*PROBLEM DESCRIPTION*:
Gather every line below that contains the word "outbreaks", treating uppercase and lowercase letters as different.

==== SUPPLIED ENTRIES ====

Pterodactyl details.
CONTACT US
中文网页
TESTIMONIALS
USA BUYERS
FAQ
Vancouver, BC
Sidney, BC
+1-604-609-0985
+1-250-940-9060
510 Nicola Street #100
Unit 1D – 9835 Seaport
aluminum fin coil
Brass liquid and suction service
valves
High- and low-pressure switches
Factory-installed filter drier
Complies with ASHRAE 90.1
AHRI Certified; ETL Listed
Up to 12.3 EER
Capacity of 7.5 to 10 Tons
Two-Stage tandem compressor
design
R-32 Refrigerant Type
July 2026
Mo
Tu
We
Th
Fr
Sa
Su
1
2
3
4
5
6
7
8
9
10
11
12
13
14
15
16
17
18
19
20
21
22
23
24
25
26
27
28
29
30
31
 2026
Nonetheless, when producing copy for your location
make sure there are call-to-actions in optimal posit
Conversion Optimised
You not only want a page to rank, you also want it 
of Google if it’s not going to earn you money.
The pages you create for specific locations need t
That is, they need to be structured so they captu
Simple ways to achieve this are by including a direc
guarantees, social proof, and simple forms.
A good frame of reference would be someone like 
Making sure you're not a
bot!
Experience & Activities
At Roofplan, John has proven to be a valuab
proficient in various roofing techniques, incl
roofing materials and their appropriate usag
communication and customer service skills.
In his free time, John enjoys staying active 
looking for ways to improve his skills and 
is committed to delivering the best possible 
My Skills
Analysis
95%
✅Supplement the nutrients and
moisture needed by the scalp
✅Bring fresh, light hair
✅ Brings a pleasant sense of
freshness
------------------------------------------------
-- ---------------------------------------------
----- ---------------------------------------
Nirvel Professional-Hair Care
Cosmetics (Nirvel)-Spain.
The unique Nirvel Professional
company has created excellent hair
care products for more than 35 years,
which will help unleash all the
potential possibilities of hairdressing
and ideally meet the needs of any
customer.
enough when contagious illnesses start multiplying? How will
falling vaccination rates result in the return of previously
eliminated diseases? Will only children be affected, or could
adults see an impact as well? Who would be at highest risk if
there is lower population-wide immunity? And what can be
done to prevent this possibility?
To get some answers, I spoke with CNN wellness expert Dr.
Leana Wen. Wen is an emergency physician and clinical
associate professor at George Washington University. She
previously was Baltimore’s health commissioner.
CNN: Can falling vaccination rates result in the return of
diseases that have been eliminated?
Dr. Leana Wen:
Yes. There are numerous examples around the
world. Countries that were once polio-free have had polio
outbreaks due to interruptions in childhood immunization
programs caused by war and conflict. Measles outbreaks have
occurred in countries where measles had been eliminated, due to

====

*SOLUTION TO THE PROBLEM*:
outbreaks due to interruptions in childhood immunization
programs caused by war and conflict. Measles outbreaks have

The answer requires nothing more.